The Recipe: Minnesota Wild Rice Soup
Original Recipe Found In: Cooking Light's Lighten Up, America!
What You'll Need:
1 Tablespoon Unsalted Butter
2 Celery Stalks, finely chopped
10 Ounces Button or Cremini Mushrooms, sliced
7 Cups fat-free, lower-sodium Chicken Broth, divided
3/4 Cup uncooked Wild Rice
1 Teaspoon Kosher Salt
1/2 Teaspoon dried Thyme
1/2 Teaspoon freshly ground Black Pepper
2.25 Ounces All-Purpose Flour (about 1/2 cup)
2 Cups Chicken Breast, cooked and chopped
1 Cup Half and Half
3 Tablespoons dry White Wine
1 Tablespoon Dijon Mustard
To start, prepare the leeks: remove roots, outer leaves, and tops of leeks. Cut the leeks in half, lengthwise, then cut into 1/4 slices. Place the chopped leeks in a colander and rinse thoroughly with cold water. Drain thoroughly.

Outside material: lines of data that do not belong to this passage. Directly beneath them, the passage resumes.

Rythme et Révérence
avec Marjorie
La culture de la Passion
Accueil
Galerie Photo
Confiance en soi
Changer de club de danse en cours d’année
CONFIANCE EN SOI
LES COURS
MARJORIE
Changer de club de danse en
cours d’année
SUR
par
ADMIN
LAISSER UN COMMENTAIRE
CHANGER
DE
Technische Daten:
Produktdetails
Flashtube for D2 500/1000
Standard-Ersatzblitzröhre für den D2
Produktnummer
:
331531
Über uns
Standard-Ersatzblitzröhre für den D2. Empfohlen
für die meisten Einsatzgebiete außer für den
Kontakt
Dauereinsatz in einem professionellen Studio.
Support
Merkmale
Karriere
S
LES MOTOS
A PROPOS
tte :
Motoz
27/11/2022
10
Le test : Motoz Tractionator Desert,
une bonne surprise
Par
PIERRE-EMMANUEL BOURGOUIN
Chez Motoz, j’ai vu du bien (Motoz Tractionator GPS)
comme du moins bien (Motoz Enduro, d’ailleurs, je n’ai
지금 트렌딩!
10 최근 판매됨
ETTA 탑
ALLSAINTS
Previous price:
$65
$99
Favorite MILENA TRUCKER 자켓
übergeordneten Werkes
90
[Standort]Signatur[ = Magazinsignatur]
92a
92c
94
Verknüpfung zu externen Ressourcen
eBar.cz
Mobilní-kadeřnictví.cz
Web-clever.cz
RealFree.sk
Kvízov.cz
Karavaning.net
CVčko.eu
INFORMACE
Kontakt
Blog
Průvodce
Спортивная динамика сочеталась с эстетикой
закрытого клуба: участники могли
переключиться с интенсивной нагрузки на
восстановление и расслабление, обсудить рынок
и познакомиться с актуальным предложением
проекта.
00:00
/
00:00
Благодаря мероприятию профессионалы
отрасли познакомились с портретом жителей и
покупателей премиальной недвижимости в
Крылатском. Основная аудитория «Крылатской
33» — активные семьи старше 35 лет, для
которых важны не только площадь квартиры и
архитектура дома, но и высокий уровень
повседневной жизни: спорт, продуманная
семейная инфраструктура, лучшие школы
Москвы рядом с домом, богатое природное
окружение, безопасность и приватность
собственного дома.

Meanwhile, in a large Dutch oven, melt the butter over medium heat. Once the butter has melted, add the leeks, celery, and mushrooms. Saute this mixture for 10 minutes, or until all the ingredients are tender. Pour in six cups of the broth. Next, add the wild rice, salt, thyme, and pepper, Bring the ingredients to a boil, then cover the Dutch oven, reduce the heat to a simmer, and cook for 45 to 55 minutes, or until the rice has "popped".
During the last 10 minutes of cooking the soup, measure out the flour and pour into a dry measuring cup. In a small bowl, combine the flour and one cup of broth. Using a whisk, stir until the mixture becomes smooth. Add the broth mixture to the soup and cook over medium heat for two minutes, or until the soup has thickened.
Bring the heat back to low and add the chicken, half and half, wine, and mustard. Cook the final soup mixture for two minutes or just until thoroughly heat (but do not boil.) Ladle into soup bowls and enjoy!
The End Result:
Well, I wish I could show you the end result, but this soup was so darn tasty, we gobbled it all up! So, here's a stock photo of Minnesota Wild Rice Soup (and it actually looked pretty similar to it:)
The broth was incredible creamy, thanks to the flour/broth slurry and half and half additions. To house wild rice, chicken, and mushrooms, you need a creamy, thick vessel, so definitely take the time to thicken the broth up when you can, because it'll turn out to be a runny mess. For all the years I lived near Minnesota, I've never had wild rice nor wild rice soup. But I can definitely tell you that this soup will be passed down and become a tradition.